Eu acredito que hoje em dia empresas podem notar que alguns clientes se importam, quando os seus feeds ficam inundados com a hashtag #whomademyclothes. Mas estamos em um momento estranho. Não acredito que o consumismo consciente realmente funcione, mas ao mesmo tempo, não tenho outra alternativa. Não existe uma proposta de legislação sobre a qual você possa ligar para os seus representantes. Não existe uma ONG para qual você possa doar, a não ser o Greenpeace e NRDC, porque uma pequena parcela de seu orçamento vai para consertar a indústria da moda. O poder, no momento, é dos governos e das multinacionais. Ponto. A única forma que isso vai melhorar é se mais empresas participarem de coalizões para confecções sustentáveis, os governos sul asiáticos pararem de serem tão corruptos e investirem em infra estrutura, governos ocidentais encontrarem uma forma de incentivar e legislar a as práticas de moda sustentável para que se tornem a norma, e que ONGs relevantes comecem a atacar esses problemas com a mesma ferocidade que lidam com outros problemas ambientais.

Tudo isso para mostrar que a culpa não é sua, então não se sinta culpado por não estar salvando o mundo sozinho.

12. A única coisa impedindo as empresas de pagarem mais aos seus trabalhadores é ganância.

“E se mexessem nos milhões que gastam em propaganda?” esse foi um tweet que recebi quando tweetei sobre os desafios da H&M para aumentar os salários dos trabalhadores das fábricas no sul da ásia. Por baixo deste tweet tem a premissa de que a H&M pode transferir o dinheiro de propaganda para o seu orçamento de produção, e então, pagar mais aos funcionários.

Isso seria verdade se a H&M fosse dona de fábricas (o que é uma questão que gostaria de explorar mais), mas ela não é. Frequentemente eles compartilham as fábricas com múltiplas marcas. Então por mais que possam influenciar os salários, eles não podem estimulá-los. Eles poderiam dizer “Oi, dono da fábrica, a gente gostaria que você pagasse mais aos seus funcionários, então vamos te pagar um dólar a mais por item produzido”. Talvez a fábrica baixasse a cota de peças produzidas por dia para os seus funcionários, mas apenas quando estiverem produzindo para a H&M, e não quando estiverem produzindo para o Walmart, Children’s Place ou Forever21. Em média, as fábricas fornecedoras da H&M pagam mais que o salário mínimo dentre os nove países fornecedores. Também é possível que os donos das fábricas (que não são anjos, veja só o dono da Rana Plaza) embolsariam o dinheiro e continuariam pagando os seus funcionários o que é legalmente estipulado e nada mais; ou embolsá-lo e subcontratar outra fábrica exploratória de qualquer forma.

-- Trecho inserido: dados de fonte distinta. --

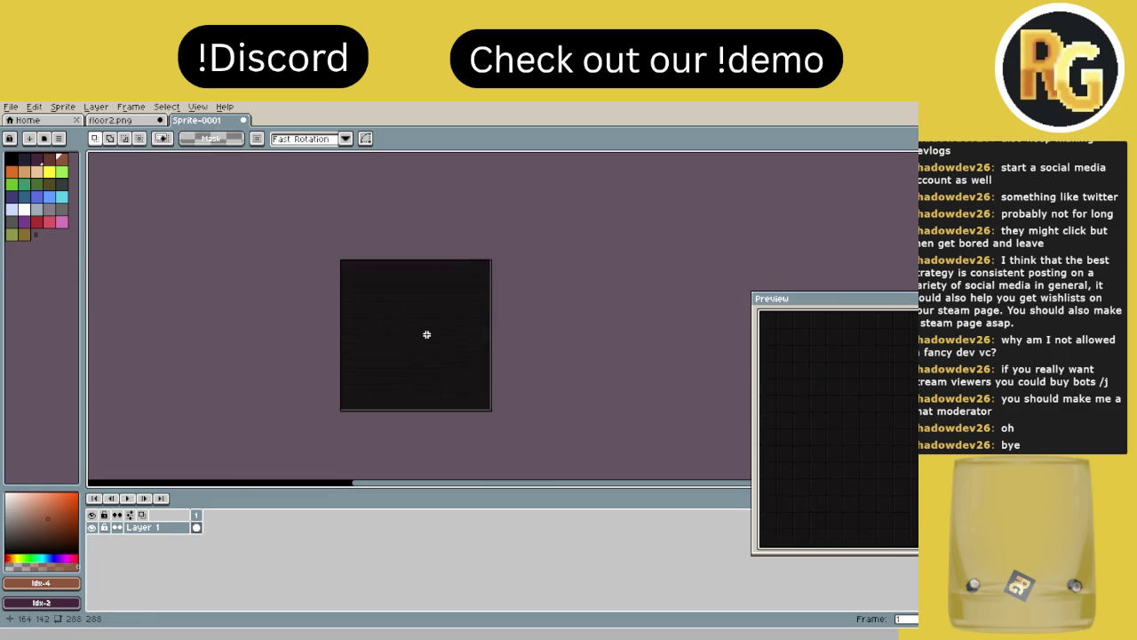
scroll(427, 333, "up", 2)
left_click_drag(427, 332, 414, 320)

A estratégia da H&M então é, como descrito neste relatório de sustentabilidade, trabalhar com os governos e outras grandes marcas para aumentar e reforçar o salário mínimo, educar os trabalhadores sobre os seus direitos, encorajar a sindicalização e barganha coletiva. Esse é o trabalho difícil, detalhado e complexo que contraria uma solução simples.

13. Na verdade, todas as grandes empresas de moda são más e é por isso que ainda não são sustentáveis.

É um pouco mais complicado que isso.

14. Moda sustentável é feia.

Sério? Você já entrou nesse site antes? Por favor né?